The personality test is officially called “Oxford Capacity Analysis”, which she claims was developed at the university (actually by an American football player, Ray Kemp, who had no links to Oxford). The graph shows that I’m low on such qualities as stability, happiness, and composure. The dramatic spike in the centre corresponds to aggression (“which here means ambition,” she adds helpfully) and activity. So I have a lot of potential to do well in life, but often feel insecure and nervous about confiding in other people. Sometimes I’m very sociable, but at other times I just want to be by myself. I recognise the Forer effect in what she’s telling me: the vagueness of her description means it can apply to everyone. This method is commonly used by psychics, astrologers, and literature students. The evaluation continues. Katie asks for possible reasons for the poor happiness results, and I admit to a history of depression and an attempted overdose. She seizes on this and asks a series of questions in a soft monotone, rarely breaking eye contact. How long have I been depressed? Am I taking medication? What kind and how often? When did I overdose? Why? Then what happened? Am I scared I’ll overdose again? My results show that I’m heading for a nervous breakdown if I can’t get some help soon. I’ve prepared for this, but it’s still a shock. I quietly answer Katie’s questions, and avoid eye contact. I think of pretending to cry, but decide that would be overkill, and ask her what I should do. Since I’m on psychiatric medication and its toxins will remain in my body for years, she explains, I’m not eligible for auditing – their brand of counselling which aims to expel traumatic memories known as “engrams” (caused by the trapped souls of alien ghosts, according to Hubbard’s doctrine). Instead she recommends a £24 self-help course, claiming how much it has benefited her.
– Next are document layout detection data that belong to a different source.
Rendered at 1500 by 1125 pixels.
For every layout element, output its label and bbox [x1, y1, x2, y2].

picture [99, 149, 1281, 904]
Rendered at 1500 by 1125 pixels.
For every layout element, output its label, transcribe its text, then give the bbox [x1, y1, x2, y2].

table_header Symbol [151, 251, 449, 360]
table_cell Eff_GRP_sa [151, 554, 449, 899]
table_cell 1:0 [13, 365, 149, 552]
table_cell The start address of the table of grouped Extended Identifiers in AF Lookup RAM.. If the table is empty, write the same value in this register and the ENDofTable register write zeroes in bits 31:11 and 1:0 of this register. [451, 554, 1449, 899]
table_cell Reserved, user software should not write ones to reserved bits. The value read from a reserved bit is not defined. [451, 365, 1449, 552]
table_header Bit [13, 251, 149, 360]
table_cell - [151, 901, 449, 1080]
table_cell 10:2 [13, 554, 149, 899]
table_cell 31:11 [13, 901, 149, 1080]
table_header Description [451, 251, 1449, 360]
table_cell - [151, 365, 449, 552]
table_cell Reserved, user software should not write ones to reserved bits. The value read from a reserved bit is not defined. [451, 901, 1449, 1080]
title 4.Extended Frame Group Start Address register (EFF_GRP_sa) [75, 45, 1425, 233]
When I decline, she doesn’t push the issue, simply repeating that I need to get some kind of help. I’m impressed by her gentle approach, but moreso by how well she can praise the benefits of Scientology without giving away any kind of concrete information about it. The patter system works. As we leave the exhibit and she wishes me good luck, all I can think is that she’d be the worst kind of tute partner. But that’s probably just my engrams talking.